They also consistently use events through their controlled media, whether bad or good price altering news, to create investment behavior.  The "ending" QE 3, and the immediate Bank of Japan QE news that night, and thus the ability to not quit QE using them as their front, and then propping our markets on Globex, like this is suppose to be good news, free markets totally dependent on QE, is one example.  Last night, Obama passing the amnesty bill, and the more great news about how Europe and now China are also printing money out of thin air and "stimulating" their economies with QE too, which in turn prompts the Fed to prop up overnight futures markets on Globex to make that look like great news as well.  I guess this is suppose to create a behavioral pattern for investors, that dependency on government gives us positive feedback and is good, much like Pavlov's dog and the ringing of the bell.

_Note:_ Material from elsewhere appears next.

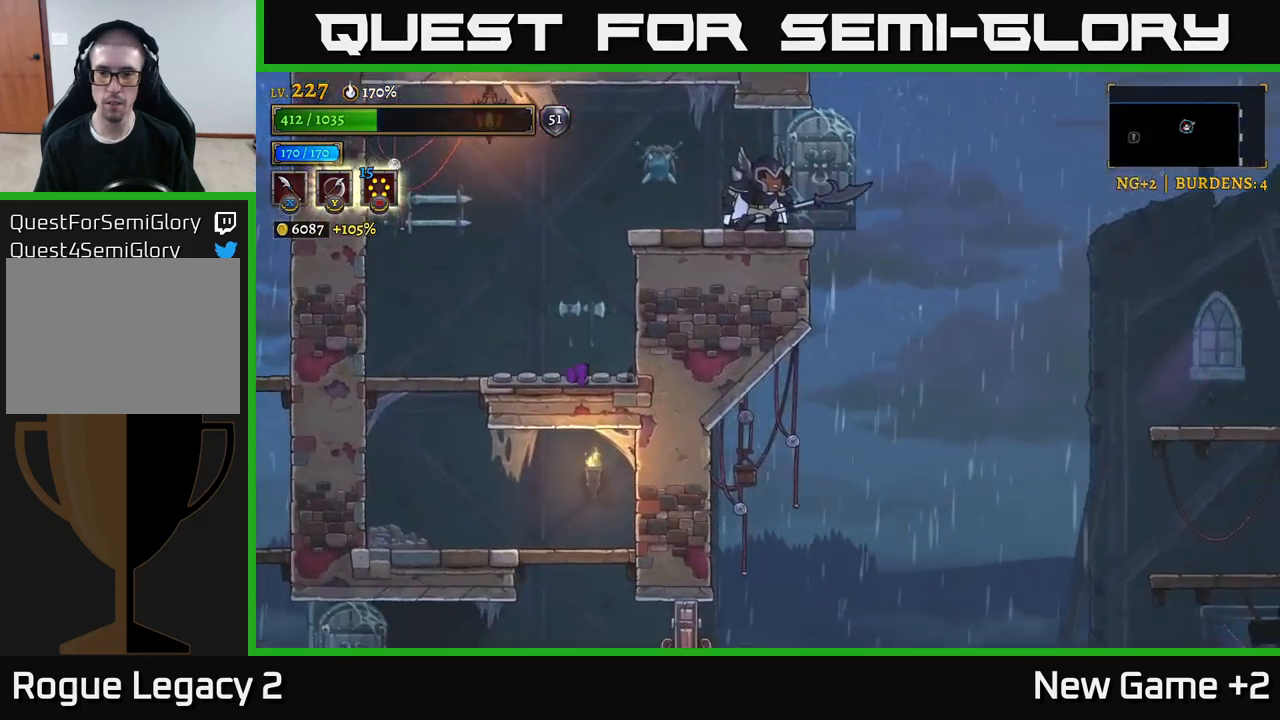
{"buttons": [], "left_stick": "right", "right_stick": "center", "events": [[67, "left_stick", "right"], [267, "right_stick", "center"]]}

Why would the Fed prop up our stock market to begin with?  Weren't they just supposed to "stimulate" the treasuries market only, to keep interest rates low, indirectly, by an eventual direct purchase in secondary markets, keeping them propped up (for five years now!)?  Well, first of all as it relates to equities and utilizing the "Plunge Protection" mandate, why not just bypass the "plunge" altogether.  Can't the definition of Plunge Protection be just that?  Protection against a plunge instead of during a plunge?  Doesn't propping the market equate to "Plunge Protection" since propping alleviates plunge and "protects" us?  Does it depend on what the definition of "is" is?  And really, doesn't the Fed buying futures directly alleviate those bankers who take their money in TARP or however means and then this money doesn't make its way into the very heart of what the public deems as its consumption motivator, higher stocks and real estate?  Plus, buying futures is a means of then delivering fiat cash upon every expiration, therefore, "stimulus" to someone who receives it. 

The Fed boasts about having a printing press, and I guess this allows them to "fix" everything.  They "print money out of thin air" we keep hearing (which is true by the way) and with US taxpayer backing (fiat currency (always fails throughout history)), (perhaps post QE 3 there is an Executive Order for QE infinity), they sit on the actual bid and hold our treasury markets steady, and by buying out big sellers as they arise like Russia and China via their Belgium central bank franchise as an example, propping our dollar and then staying on that bid by other franchises, having constant bid flow into equity futures in real time hours and Globex overnite, all in order to retain US consumer confidence (since that is what we are suppose to continue to do) and the image of global strength to keep the dollar from losing its reserve status.  Their obsession of stopping a deflationary depression, has headfaked people like Bill Gross, formerly of PIMCO, and known to have started hedging long bond positions five years ago with the assumptions that Fed printing would be inflationary, and rates would move higher, but without the assumption of the perpetual direct bid in the market place by the Fed creating, "price discovery".  For now, that is.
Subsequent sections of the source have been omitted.